If you are running the bluetooth code as part of webcontrol, make it a separate
process (and if you can, make it generate mouse movement/control)

David Lang

The pi is a 3B. The wiimote runs in its own thread and based on the button presses, it sends actions directly to the self.data.actions object, so the pendant does not interact with the web page at all. The issue is the cwiid library when you tell the wiimote object (wm) to instantiate (self.wm = cwiid.Wiimote() it turns on the bluetooth and takes several seconds before the program does anything else and that code is in its own thread. We could potentially push a button and use the accelerometer to move it with hand waves… I’ve established basic functionality, but see no future in it for my uses at the moment, so I’m putting it out to the community for further development.

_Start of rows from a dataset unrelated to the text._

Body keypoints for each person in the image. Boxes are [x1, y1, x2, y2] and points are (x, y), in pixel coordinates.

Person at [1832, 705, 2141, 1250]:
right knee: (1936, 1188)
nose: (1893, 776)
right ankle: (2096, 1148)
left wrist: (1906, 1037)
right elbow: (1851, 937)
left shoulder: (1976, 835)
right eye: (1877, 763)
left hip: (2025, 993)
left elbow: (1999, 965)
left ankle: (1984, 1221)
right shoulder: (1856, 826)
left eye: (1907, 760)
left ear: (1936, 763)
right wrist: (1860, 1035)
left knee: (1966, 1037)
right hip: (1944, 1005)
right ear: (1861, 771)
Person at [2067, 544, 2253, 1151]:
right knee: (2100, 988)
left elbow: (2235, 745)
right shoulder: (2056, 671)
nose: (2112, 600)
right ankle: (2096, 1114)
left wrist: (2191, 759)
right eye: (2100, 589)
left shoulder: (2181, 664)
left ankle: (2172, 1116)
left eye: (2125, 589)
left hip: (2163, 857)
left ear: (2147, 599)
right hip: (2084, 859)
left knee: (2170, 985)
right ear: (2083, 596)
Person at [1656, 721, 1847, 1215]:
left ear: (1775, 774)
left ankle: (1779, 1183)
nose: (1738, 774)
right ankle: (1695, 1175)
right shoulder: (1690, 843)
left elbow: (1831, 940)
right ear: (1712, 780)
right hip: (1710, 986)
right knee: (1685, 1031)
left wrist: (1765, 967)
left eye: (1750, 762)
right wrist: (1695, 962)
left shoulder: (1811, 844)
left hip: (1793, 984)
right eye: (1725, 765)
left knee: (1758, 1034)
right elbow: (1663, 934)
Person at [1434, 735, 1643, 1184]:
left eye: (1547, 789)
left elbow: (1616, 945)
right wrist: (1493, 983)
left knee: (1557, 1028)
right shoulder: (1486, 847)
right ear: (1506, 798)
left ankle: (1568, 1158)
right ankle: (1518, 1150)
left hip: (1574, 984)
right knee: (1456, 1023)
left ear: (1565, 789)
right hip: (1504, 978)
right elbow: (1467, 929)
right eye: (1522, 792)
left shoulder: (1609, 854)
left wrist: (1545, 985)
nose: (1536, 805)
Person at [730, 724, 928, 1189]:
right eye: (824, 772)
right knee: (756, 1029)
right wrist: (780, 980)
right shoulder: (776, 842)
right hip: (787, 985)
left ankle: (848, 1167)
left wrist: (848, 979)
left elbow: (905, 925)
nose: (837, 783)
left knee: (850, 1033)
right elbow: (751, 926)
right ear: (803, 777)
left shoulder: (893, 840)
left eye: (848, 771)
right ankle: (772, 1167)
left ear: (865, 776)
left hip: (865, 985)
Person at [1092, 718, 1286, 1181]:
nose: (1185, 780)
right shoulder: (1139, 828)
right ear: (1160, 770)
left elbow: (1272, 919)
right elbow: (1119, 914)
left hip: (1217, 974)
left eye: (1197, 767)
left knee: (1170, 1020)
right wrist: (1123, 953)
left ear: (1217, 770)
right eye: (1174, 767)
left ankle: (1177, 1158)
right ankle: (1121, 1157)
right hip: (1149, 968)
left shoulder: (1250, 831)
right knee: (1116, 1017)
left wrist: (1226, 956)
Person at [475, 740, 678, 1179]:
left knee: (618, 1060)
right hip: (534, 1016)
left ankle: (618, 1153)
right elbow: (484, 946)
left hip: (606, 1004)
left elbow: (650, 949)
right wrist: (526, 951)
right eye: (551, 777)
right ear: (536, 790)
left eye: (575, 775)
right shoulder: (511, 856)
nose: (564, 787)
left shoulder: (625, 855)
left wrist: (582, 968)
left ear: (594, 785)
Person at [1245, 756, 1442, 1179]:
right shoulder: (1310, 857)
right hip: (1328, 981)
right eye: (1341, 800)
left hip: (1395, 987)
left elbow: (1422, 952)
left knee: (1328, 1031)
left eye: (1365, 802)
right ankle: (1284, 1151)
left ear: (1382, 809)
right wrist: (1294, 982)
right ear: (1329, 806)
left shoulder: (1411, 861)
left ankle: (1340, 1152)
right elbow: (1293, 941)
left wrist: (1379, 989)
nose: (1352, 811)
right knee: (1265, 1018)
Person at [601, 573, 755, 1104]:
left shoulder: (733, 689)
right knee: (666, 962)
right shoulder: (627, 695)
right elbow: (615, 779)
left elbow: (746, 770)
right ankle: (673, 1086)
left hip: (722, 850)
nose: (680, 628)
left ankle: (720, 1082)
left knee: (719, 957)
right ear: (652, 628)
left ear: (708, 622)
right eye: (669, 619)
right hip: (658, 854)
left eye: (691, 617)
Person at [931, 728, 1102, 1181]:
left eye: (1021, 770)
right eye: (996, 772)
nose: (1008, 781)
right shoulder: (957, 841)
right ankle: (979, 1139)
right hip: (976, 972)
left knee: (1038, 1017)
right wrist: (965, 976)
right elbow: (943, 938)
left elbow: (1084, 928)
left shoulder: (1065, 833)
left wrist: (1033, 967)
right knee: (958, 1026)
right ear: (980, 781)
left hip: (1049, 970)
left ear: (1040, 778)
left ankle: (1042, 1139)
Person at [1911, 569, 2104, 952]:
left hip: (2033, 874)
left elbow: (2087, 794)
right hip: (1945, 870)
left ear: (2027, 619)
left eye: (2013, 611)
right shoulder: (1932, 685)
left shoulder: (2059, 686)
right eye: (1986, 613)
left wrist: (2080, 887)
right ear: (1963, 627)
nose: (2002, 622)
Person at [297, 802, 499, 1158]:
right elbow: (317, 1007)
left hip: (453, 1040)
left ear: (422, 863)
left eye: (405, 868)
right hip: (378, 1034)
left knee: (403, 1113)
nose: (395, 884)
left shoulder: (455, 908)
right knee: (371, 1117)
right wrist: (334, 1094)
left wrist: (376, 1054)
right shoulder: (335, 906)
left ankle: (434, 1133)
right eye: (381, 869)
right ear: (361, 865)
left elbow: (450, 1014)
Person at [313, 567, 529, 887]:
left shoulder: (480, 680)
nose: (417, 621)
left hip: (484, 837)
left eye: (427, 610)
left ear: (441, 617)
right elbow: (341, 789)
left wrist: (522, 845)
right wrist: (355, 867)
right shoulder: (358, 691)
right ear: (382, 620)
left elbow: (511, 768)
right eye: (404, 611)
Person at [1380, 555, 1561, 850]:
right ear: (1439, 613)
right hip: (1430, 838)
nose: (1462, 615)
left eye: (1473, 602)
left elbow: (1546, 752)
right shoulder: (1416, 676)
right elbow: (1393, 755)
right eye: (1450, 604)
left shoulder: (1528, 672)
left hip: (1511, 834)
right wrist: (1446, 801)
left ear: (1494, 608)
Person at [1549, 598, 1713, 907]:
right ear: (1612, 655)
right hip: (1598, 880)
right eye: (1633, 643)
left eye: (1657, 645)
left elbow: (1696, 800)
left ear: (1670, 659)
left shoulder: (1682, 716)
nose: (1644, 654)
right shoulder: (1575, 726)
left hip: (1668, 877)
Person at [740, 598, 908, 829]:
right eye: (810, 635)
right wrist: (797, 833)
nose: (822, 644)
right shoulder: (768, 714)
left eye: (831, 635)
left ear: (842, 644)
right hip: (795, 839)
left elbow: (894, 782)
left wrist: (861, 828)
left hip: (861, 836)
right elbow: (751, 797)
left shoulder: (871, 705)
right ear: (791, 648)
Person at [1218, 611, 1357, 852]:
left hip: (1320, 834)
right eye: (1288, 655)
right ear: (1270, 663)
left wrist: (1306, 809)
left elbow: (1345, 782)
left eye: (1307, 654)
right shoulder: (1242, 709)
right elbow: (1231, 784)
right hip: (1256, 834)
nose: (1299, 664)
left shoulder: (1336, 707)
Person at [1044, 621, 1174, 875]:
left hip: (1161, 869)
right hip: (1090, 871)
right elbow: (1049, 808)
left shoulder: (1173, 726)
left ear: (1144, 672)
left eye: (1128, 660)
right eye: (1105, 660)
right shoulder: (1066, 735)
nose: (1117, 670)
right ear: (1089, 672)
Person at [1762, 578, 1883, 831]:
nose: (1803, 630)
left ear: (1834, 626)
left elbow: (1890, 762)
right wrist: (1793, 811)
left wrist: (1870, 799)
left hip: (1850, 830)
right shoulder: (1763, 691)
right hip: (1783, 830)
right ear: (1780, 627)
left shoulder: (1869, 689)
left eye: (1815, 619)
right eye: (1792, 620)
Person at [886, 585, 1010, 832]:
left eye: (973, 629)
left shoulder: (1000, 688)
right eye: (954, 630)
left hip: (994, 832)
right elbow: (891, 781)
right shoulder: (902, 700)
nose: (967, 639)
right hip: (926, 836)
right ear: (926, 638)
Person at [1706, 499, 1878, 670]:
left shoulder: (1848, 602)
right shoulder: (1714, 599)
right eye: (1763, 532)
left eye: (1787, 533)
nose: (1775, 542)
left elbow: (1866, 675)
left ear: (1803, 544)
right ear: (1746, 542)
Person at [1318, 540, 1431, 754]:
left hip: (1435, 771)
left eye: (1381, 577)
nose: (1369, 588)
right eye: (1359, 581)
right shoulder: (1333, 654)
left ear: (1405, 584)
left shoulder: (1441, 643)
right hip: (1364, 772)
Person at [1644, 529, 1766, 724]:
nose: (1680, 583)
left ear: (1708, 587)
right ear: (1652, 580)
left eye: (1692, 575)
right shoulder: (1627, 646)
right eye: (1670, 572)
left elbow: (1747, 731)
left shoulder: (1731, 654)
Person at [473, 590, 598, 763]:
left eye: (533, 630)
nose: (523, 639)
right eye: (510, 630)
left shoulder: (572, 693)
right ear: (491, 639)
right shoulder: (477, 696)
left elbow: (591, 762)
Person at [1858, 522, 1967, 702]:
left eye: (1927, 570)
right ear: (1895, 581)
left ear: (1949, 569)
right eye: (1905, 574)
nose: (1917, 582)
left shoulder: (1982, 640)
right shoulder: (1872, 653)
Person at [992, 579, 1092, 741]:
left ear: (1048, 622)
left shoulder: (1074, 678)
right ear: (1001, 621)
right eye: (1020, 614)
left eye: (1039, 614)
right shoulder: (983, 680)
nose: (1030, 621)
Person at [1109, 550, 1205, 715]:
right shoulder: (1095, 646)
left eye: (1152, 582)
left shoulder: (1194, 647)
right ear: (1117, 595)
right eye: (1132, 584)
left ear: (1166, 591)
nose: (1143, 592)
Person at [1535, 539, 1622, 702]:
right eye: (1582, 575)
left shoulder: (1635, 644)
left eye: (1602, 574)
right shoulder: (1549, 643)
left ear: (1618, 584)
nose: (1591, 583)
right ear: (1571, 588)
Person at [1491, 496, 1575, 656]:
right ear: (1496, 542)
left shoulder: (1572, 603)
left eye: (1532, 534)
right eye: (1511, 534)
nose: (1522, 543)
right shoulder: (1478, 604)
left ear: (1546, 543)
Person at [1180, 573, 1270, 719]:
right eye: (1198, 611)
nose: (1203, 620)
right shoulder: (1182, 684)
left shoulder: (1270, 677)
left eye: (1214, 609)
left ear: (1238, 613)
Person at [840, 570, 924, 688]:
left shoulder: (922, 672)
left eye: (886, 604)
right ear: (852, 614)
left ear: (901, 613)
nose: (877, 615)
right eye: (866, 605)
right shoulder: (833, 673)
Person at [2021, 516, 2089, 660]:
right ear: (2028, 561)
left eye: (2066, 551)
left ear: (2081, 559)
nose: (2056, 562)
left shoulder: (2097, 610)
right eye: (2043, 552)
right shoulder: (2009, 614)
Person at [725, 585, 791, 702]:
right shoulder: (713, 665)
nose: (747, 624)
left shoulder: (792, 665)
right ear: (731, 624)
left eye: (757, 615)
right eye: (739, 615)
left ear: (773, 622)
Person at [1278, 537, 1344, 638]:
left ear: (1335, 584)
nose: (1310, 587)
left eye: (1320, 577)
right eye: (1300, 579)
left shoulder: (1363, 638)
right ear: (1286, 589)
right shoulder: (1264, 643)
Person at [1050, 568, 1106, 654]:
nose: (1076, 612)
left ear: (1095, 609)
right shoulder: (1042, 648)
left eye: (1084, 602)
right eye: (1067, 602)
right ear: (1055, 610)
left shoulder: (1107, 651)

Instead of having that be a thread in python (which is still limited to only
using a single core per process), have it be a completely different process and
have it send commands via http. that way it’s not specific to that hardware.

But I understand if you let it sit for now.

I find a phone (even an old one that doesn’t have a SIM card) makes a pretty
good remote, and I think we can make additional screens for such a device to use
that would make more efficient use of the screen space than the current version
(which is mostly a clone of groundcontrol)

David Lang

Did anyone suggest a numeric keypad? Small. Cheap. Wired.

If you can control Ground Control with a keyboard you can control it with a numeric keypad. No drivers. No latency.